I have two lists of lists, the sublists represent paths. I want to find all paths.
List<List<E>> pathList1
List<List<E>> pathList2
The naive solution of course:
List<List<E>> result = new ArrayList<List<E>>();
for(List<E> p1 : pathList1) {
for(List<E> p2: pathList2) {
List<E> newList = new ArrayList<E>(p1.size()+p2.size());
newList.addAll(p1);
newList.addAll(p2);
result.add(newList);
}
}
Unrelated theoretical question
I've recently learned about time complexity. So this is a self check, I hope someone can comment if I am correct.
Let N = num lists in pathList1
Let M = num lists in pathList2
Let X = average length of path in pathList1
Let Y = average length of path in pathList2
So if asked "What is the complexity of this function?" I would give
~O(NM(X + Y))
I was wondering if there was a faster way to do this?

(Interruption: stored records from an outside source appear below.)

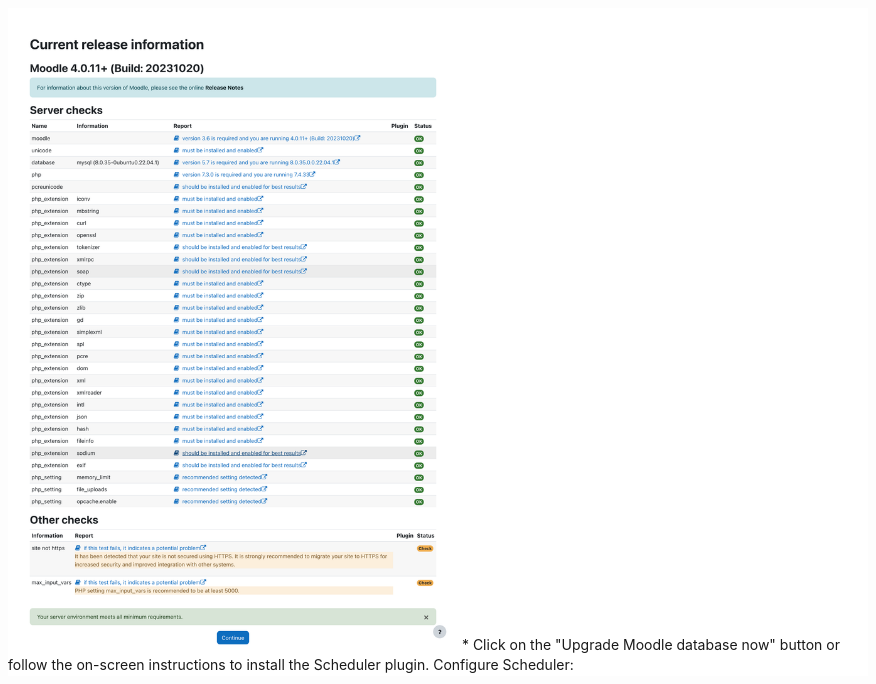   <img width="450" alt="image" src="https://github.com/LEARN-LK/lms/blob/master/img/70-plugin.png?raw=true">  
* Click on the "Upgrade Moodle database now" button or follow the on-screen instructions to install the Scheduler plugin.
Configure Scheduler:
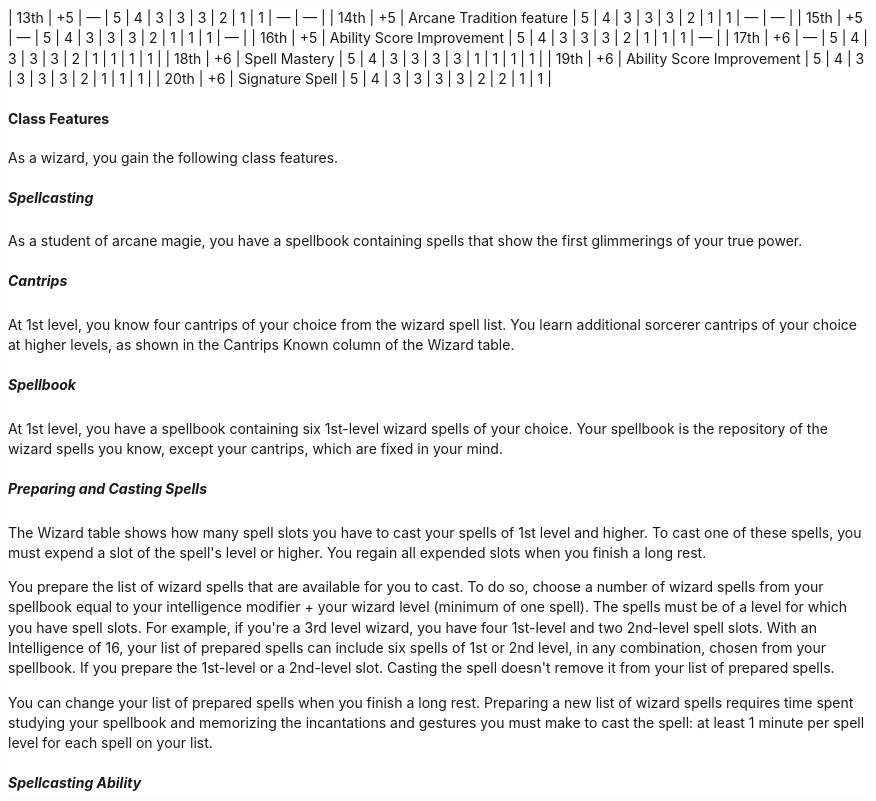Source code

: | 13th | +5 | — | 5 | 4 | 3 | 3 | 3 | 2 | 1 | 1 | — | — |
| 14th | +5 | Arcane Tradition feature | 5 | 4 | 3 | 3 | 3 | 2 | 1 | 1 | — | — |
| 15th | +5 | — | 5 | 4 | 3 | 3 | 3 | 2 | 1 | 1 | 1 | — |
| 16th | +5 | Ability Score Improvement | 5 | 4 | 3 | 3 | 3 | 2 | 1 | 1 | 1 | — |
| 17th | +6 | — | 5 | 4 | 3 | 3 | 3 | 2 | 1 | 1 | 1 | 1 |
| 18th | +6 | Spell Mastery | 5 | 4 | 3 | 3 | 3 | 3 | 1 | 1 | 1 | 1 |
| 19th | +6 | Ability Score Improvement | 5 | 4 | 3 | 3 | 3 | 3 | 2 | 1 | 1 | 1 |
| 20th | +6 | Signature Spell | 5 | 4 | 3 | 3 | 3 | 3 | 2 | 2 | 1 | 1 |

#### Class Features

As a wizard, you gain the following class features.

##### Spellcasting

As a student of arcane magie, you have a spellbook containing spells that show the first glimmerings of your true power.

##### Cantrips

At 1st level, you know four cantrips of your choice from the wizard spell list. You learn additional sorcerer cantrips of your choice at higher levels, as shown in the Cantrips Known column of the Wizard table.

##### Spellbook

At 1st level, you have a spellbook containing six 1st-level wizard spells of your choice. Your spellbook is the repository of the wizard spells you know, except your cantrips, which are fixed in your mind.

##### Preparing and Casting Spells

The Wizard table shows how many spell slots you have to cast your spells of 1st level and higher. To cast one of these spells, you must expend a slot of the spell's level or higher. You regain all expended slots when you finish a long rest.

You prepare the list of wizard spells that are available for you to cast. To do so, choose a number of wizard spells from your spellbook equal to your intelligence modifier + your wizard level (minimum of one spell). The spells must be of a level for which you have spell slots. For example, if you're a 3rd level wizard, you have four 1st-level and two 2nd-level spell slots. With an Intelligence of 16, your list of prepared spells can include six spells of 1st or 2nd level, in any combination, chosen from your spellbook. If you prepare the 1st-level or a 2nd-level slot. Casting the spell doesn't remove it from your list of prepared spells.

You can change your list of prepared spells when you finish a long rest. Preparing a new list of wizard spells requires time spent studying your spellbook and memorizing the incantations and gestures you must make to cast the spell: at least 1 minute per spell level for each spell on your list.

##### Spellcasting Ability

Maybe a better data structure?
Do it concurrently?
Make some sort of "future" of sorts and return that instead? (Full disclosure, I'm 97% ignorant on futures).

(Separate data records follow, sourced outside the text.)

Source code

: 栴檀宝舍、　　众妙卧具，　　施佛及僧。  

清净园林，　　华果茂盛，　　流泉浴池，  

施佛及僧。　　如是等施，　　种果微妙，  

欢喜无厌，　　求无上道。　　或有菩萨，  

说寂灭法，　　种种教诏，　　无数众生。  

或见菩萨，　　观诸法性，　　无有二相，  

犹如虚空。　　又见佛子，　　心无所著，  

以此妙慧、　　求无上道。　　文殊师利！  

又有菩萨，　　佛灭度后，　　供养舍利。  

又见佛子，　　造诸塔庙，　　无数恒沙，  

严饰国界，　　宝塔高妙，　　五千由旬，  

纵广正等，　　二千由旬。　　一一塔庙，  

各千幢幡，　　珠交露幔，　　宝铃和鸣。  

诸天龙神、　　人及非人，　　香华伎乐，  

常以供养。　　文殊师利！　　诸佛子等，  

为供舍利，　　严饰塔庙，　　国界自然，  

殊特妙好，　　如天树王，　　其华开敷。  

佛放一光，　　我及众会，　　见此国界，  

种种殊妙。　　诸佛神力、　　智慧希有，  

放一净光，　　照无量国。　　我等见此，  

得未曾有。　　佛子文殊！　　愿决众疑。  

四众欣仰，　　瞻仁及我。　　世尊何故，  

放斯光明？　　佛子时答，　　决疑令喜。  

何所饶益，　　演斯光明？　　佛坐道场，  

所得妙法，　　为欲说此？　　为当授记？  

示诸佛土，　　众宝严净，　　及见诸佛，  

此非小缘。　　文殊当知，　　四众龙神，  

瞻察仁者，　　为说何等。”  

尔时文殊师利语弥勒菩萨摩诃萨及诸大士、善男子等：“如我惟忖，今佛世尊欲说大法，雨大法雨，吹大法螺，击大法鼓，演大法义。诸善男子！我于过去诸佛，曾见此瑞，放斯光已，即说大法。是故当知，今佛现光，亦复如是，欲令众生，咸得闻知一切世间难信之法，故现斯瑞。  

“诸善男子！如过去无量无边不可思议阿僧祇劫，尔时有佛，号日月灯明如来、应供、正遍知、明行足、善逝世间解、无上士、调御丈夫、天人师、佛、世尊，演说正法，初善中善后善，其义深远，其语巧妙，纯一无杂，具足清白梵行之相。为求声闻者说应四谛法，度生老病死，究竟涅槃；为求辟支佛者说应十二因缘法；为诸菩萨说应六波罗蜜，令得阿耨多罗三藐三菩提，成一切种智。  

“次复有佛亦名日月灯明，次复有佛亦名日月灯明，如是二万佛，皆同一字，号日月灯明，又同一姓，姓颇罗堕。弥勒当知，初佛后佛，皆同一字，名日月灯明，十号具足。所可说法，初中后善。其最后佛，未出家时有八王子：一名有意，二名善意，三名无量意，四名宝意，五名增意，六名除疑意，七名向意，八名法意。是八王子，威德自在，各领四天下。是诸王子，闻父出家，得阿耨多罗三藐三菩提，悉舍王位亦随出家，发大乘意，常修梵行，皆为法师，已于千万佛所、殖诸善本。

I'm open to clever tricks and unique solutions, or purely practical.
Thanks.
I'm confused by what your goal is exactly.
If you have the following lists of paths "(A,B,C)(D,E)" and "(C,D)(A,B)"
then your current code would return
"(A,B,C,C,D),(D,E,C,D),(A,B,C,A,B),(D,E,A,B)"

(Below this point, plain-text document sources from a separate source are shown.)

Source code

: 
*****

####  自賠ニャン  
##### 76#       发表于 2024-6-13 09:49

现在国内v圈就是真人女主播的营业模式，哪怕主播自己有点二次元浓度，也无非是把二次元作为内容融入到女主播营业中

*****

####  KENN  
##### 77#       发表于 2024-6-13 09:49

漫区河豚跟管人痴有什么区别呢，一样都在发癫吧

Is that what you want? That's not all paths, that's all combinations of paths.
A list of all paths would be
"(A,B,C)(D,E)(C,D)(A,B)"
Which could be performed in simple O(N) time.
Also with Big-O notation we usually aren't concerned about the individual variables, only the overall scale of the problem complexity. It is generally written purely as a function of a single variable, n, which is the number of elements.
But if you want to "multiply" the two lists, each element of one against the other, then its going to be O(n^2) and there's not really any faster way.